My friend, I think, abhors blatant uxoriousness. So do I. And I fear the Most Wonderful Man on Earth is blatantly uxorious. I honour him for a certain sadness in his voice when he speaks of unrequited love. But his constant reference to Ibsen's _motif_ in the "Wild Duck," though it fails in its primary object of convincing me that he is familiar with Ibsen's plays, does in truth tell me that some fair one gave him sleepless nights.
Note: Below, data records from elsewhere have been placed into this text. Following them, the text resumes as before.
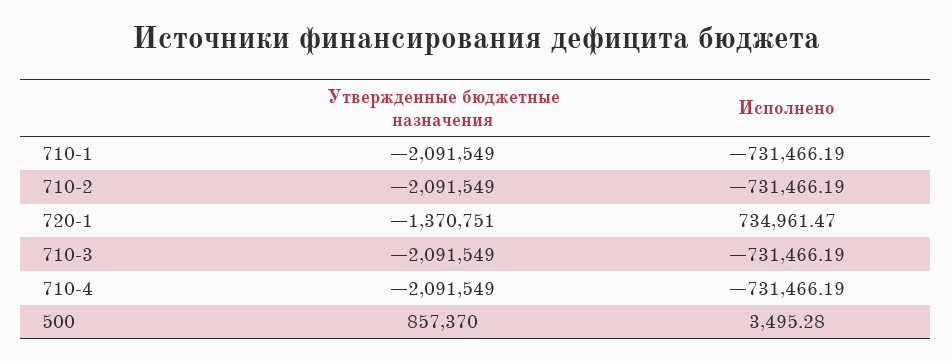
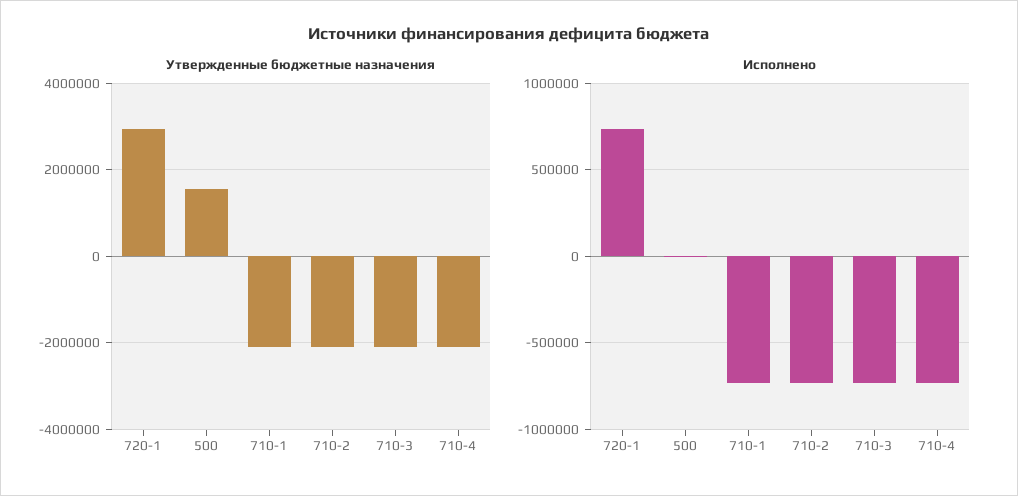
Утвержденные бюджетные назначения, 720-1: -1370751 -> 3000000
Утвержденные бюджетные назначения, 500: 857370 -> 1600000

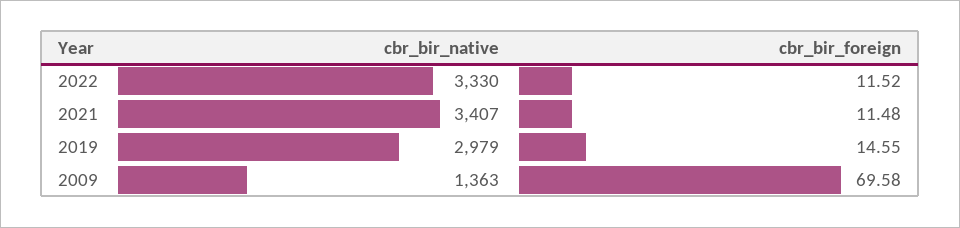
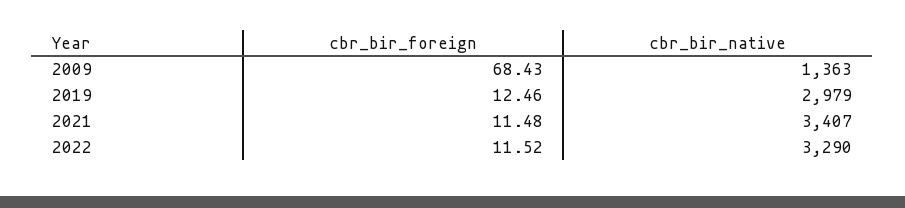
cbr_bir_native, 2022: 3330 -> 3290
cbr_bir_foreign, 2019: 14.55 -> 12.46
cbr_bir_foreign, 2009: 69.58 -> 68.43

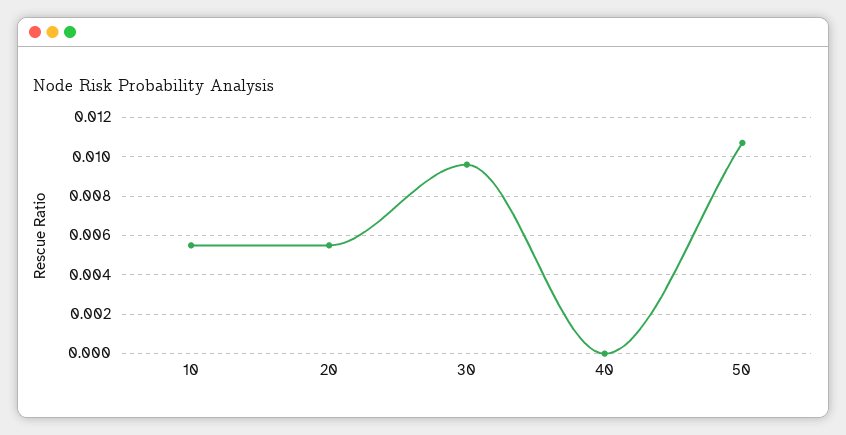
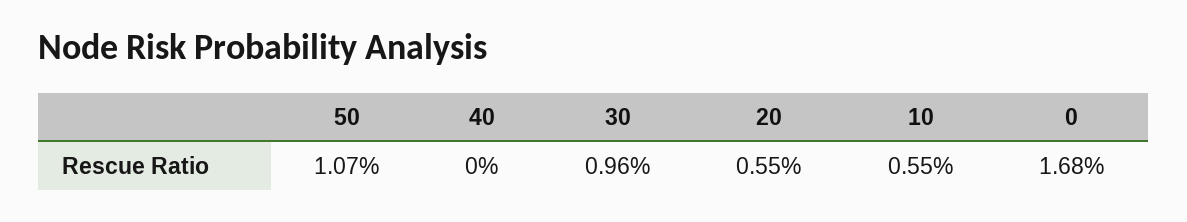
0: none -> 0.0168

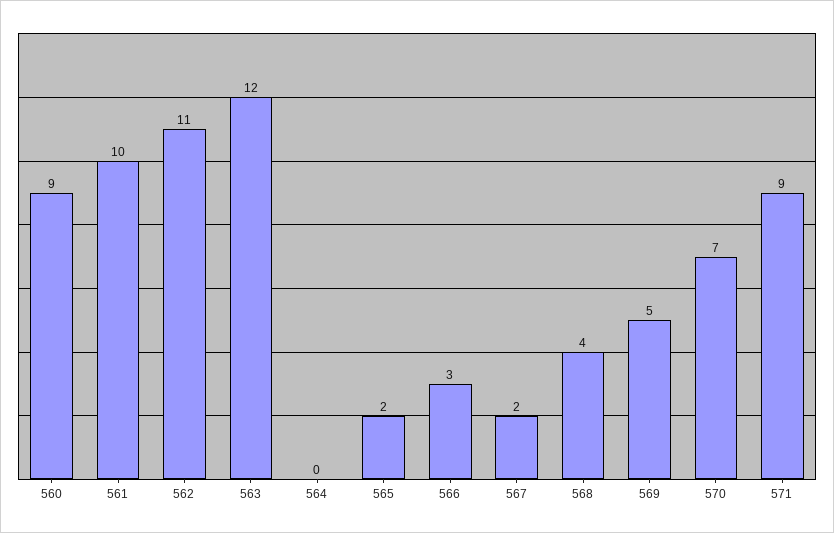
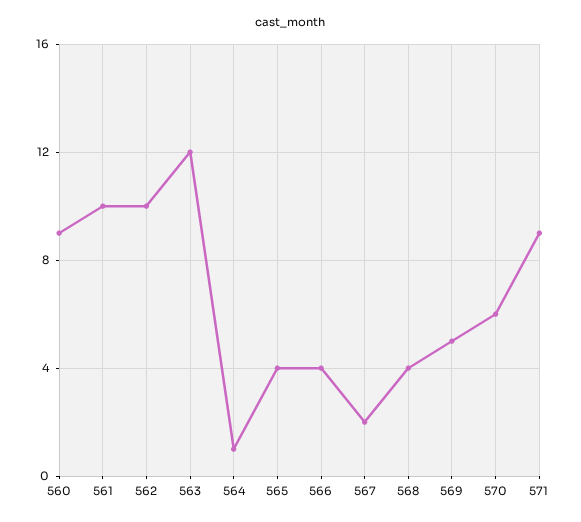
562: 11 -> 10
564: 0 -> 1
565: 2 -> 4
566: 3 -> 4
570: 7 -> 6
Of course, this amusing assumption would not stand a single hour in a cultured circle. Some periodicals of the day foster the fallacy in many an unfortunate mind that to read about a book is really quite as good as actually to read it. Their readers are led to infer that learning is quite a spare-time affair. I once assured a victim of this delusion that in true culture there was no threepence-in-the-shilling discount; and he wrinkles his brows yet, I believe, wondering what I meant. How many years of close study, my friend, are required to enable one to stroll through a second-hand book-shop, pick up the _one_ treasure from the shelves, and walk out again?
It may be, perchance, that I labour this trait in the character of one who would be great but for his disabilities. Which thought recalls to my mind a suspicion that intermittently haunts me--that, living as we do here on this ocean tramp, "thrown together," as the phrase goes, so constantly, faults in another man grow more and more apparent; social abrasions which would be smoothed down and forgotten ashore are roughened at each fresh encounter, until the man is hidden behind one flaming sin. Especially is this to be expected when mind and body are worn, the one with responsibility, the other with rough toil. Who am I that I should claim cultured intercourse from these heroes? Have I not shared their agony and bloody sweat in times of storm and stress? Have I not seen this same wearer of elevators in his engine-room, a blood-stained handkerchief across his head where he has been "smashed," the sweat running from his blackened features, watching his engines with an agony no young mother ever knew?